Google is working with XREAL on its tethered Project Aura glasses, which are more akin in usage to Apple Vision Pro than to Meta Ray-Ban Display glasses. Project Aura is expected to result in a shipping product late this year.
The company is also partnering with Samsung on a headset and glasses project often called Galaxy XR or Project Moohan.
And while Google is fast-tracking products to market, its DeepMind group is doing some of the best research in the industry with Project Astra. The goal is to create a seamless, wearable, multi-modal, spatial, and personalized AI wearable that uses Gemini to harvest video, sounds, location and other context to help guide you all day.
I’ve been predicting for something like 13 years that Apple and Google would rise to dominate the future of smart and AI glasses — just as they have done with smartphone platforms.
Hardware design, apps and other features are important. But one of the most under-appreciated factors is access to personal data.
Apple has super high user trust, meaning if it asks for access to user data, users will be more inclined to grant access. But Google barely even needs to ask permission. It already has nearly all the user data. Plus, it has one of the top three AI models.
Yes, there will be many AI glasses on the market. But the most successful ones will almost certainly be those made by Google and Apple, or running on Google software.
Other AI wearables are going nowhere
Meanwhile, so many companies looking to introduce AI wearables are lost in the weeds, nursing delusions that the public will want to wear pins that poke a hole in their clothing and hang on their shirts, or will wear a necklace that swings around and looks ridiculous.

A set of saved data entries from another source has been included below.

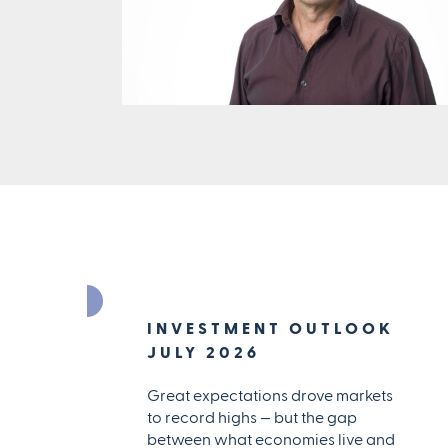
INVESTMENT OUTLOOK
JULY 2026
Great expectations drove markets
to record highs — but the gap
between what economies live and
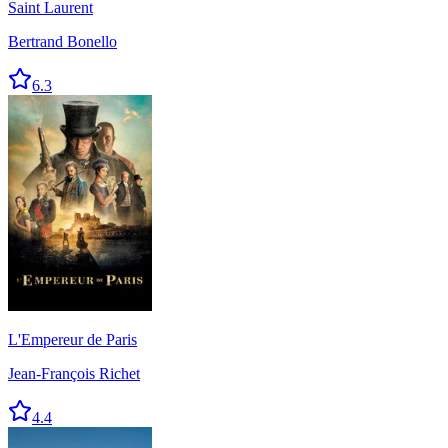
Saint Laurent
Bertrand Bonello
6.3
L'Empereur de Paris
Jean-François Richet
4.4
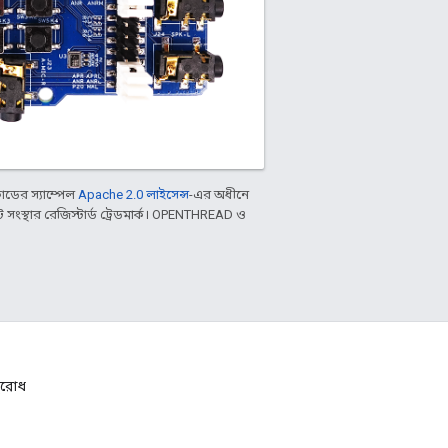
ডের স্যাম্পেল
Apache 2.0 লাইসেন্স
-এর অধীনে
ংস্থার রেজিস্টার্ড ট্রেডমার্ক। OPENTHREAD ও
নুরোধ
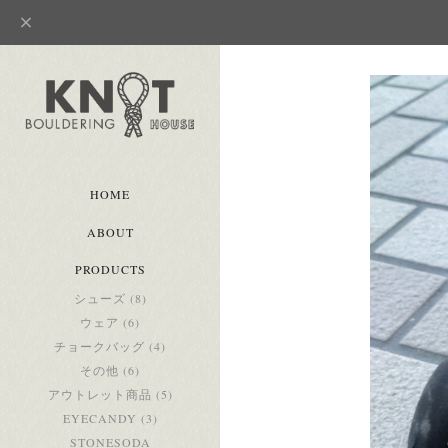
HOME
ABOUT
PRODUCTS
シューズ (8)
ウェア (6)
チョークバッグ (4)
その他 (6)
アウトレット商品 (5)
EYECANDY (3)
STONESODA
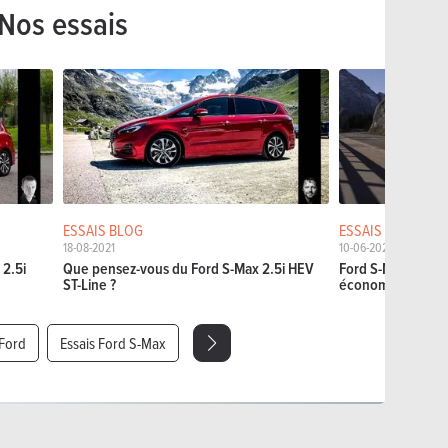
Nos essais
ESSAIS BLOG
ESSAIS COURTS
18-08-2021
10-06-2021
2.5i
Que pensez-vous du Ford S-Max 2.5i HEV
Ford S-Max Hybrid 
ST-Line ?
économique
 Ford
Essais Ford S-Max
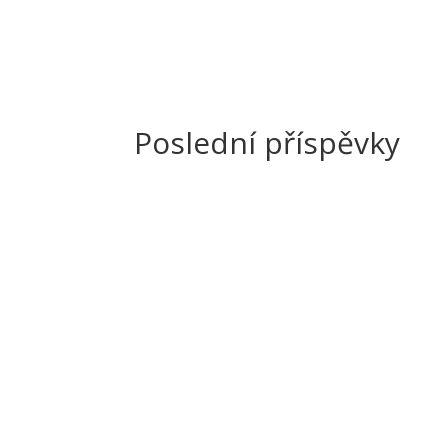
Poslední příspěvky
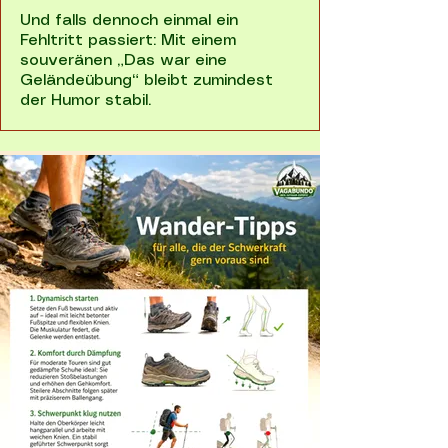
Und falls dennoch einmal ein
Fehltritt passiert: Mit einem
souveränen „Das war eine
Geländeübung“ bleibt zumindest
der Humor stabil.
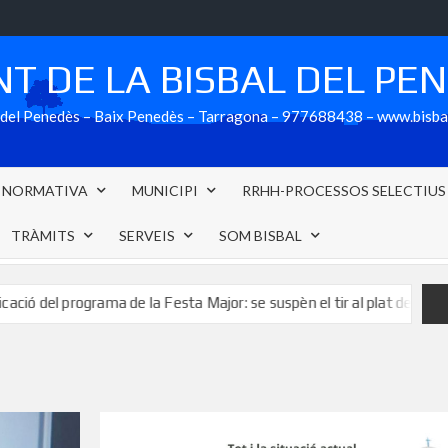
T DE LA BISBAL DEL PE
al del Penedès – Baix Penedès – Tarragona – 977688438 – www.bisb
NORMATIVA
MUNICIPI
RRHH-PROCESSOS SELECTIUS
TRÀMITS
SERVEIS
SOM BISBAL
 programa de la Festa Major: se suspèn el tir al plat de Festa Major pr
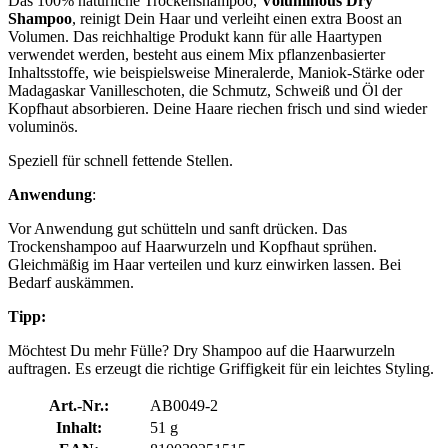
Das 100% natürliche Trockenshampoo,
Voluminous Dry
Shampoo
, reinigt Dein Haar und verleiht einen extra Boost an
Volumen. Das reichhaltige Produkt kann für alle Haartypen
verwendet werden, besteht aus einem Mix pflanzenbasierter
Inhaltsstoffe, wie beispielsweise Mineralerde, Maniok-Stärke oder
Madagaskar Vanilleschoten, die Schmutz, Schweiß und Öl der
Kopfhaut absorbieren. Deine Haare riechen frisch und sind wieder
voluminös.
Speziell für schnell fettende Stellen.
Anwendung
:
Vor Anwendung gut schütteln und sanft drücken. Das
Trockenshampoo auf Haarwurzeln und Kopfhaut sprühen.
Gleichmäßig im Haar verteilen und kurz einwirken lassen. Bei
Bedarf auskämmen.
Tipp:
Möchtest Du mehr Fülle? Dry Shampoo auf die Haarwurzeln
auftragen. Es erzeugt die richtige Griffigkeit für ein leichtes Styling.
Art.-Nr.:
AB0049-2
Inhalt:
51 g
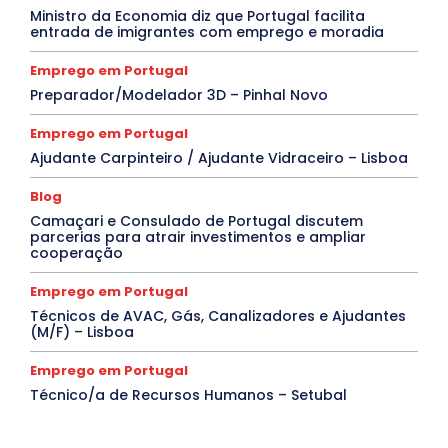
Ministro da Economia diz que Portugal facilita
entrada de imigrantes com emprego e moradia
Emprego em Portugal
Preparador/Modelador 3D – Pinhal Novo
Emprego em Portugal
Ajudante Carpinteiro / Ajudante Vidraceiro – Lisboa
Blog
Camaçari e Consulado de Portugal discutem
parcerias para atrair investimentos e ampliar
cooperação
Emprego em Portugal
Técnicos de AVAC, Gás, Canalizadores e Ajudantes
(M/F) – Lisboa
Emprego em Portugal
Técnico/a de Recursos Humanos – Setubal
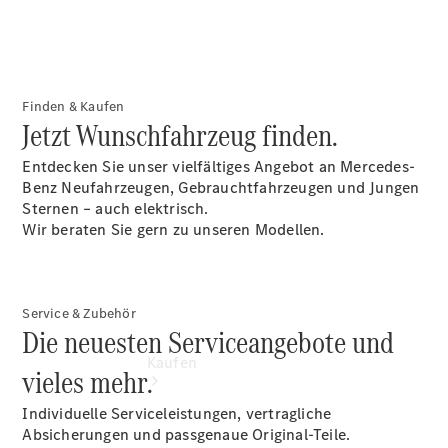
vereinbaren
Probefahrt
vereinbaren
Konfigurator
Modellübersicht
Finden & Kaufen
Tel.: +49 (0)
Jetzt Wunschfahrzeug finden.
40 767 000
767
Entdecken Sie unser vielfältiges Angebot an Mercedes-
Benz Neufahrzeugen, Gebrauchtfahrzeugen und Jungen
Sternen – auch elektrisch.
Wir beraten Sie gern zu unseren Modellen.
Service & Zubehör
Die neuesten Serviceangebote und
Kaufen
vieles mehr.
Individuelle Serviceleistungen, vertragliche
Absicherungen und passgenaue Original-Teile.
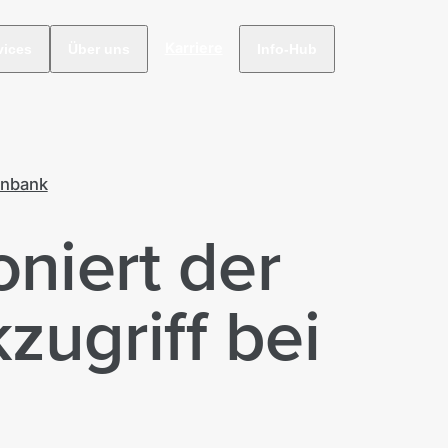
Karriere
vices
Über uns
Info-Hub
enbank
oniert der
ugriff bei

Fortunately, I believe CES this month represented the last surge of AI wearable delusions. The onslaught of AI pins and necklaces showcased at the event in Las Vegas included Memories.ai‘s Project LUCI multimodal pin, the Plaud NotePin S note-taker, Motorola’s AI necklace prototype, and the Nirva AI companion pendant.
These products will never go anywhere.
As the future of all-day, every day AI glasses comes nearer, we can now safely make a few predictions. First, that future will be centered glasses, and to a lesser extent, watches.
Second, permission to or access to personal data will make or break the products, determining how useful and agentic they can be.
And third, based on the above, it’s going to be Google and Apple that dominate the AI glasses market for the rest of the decade, at least.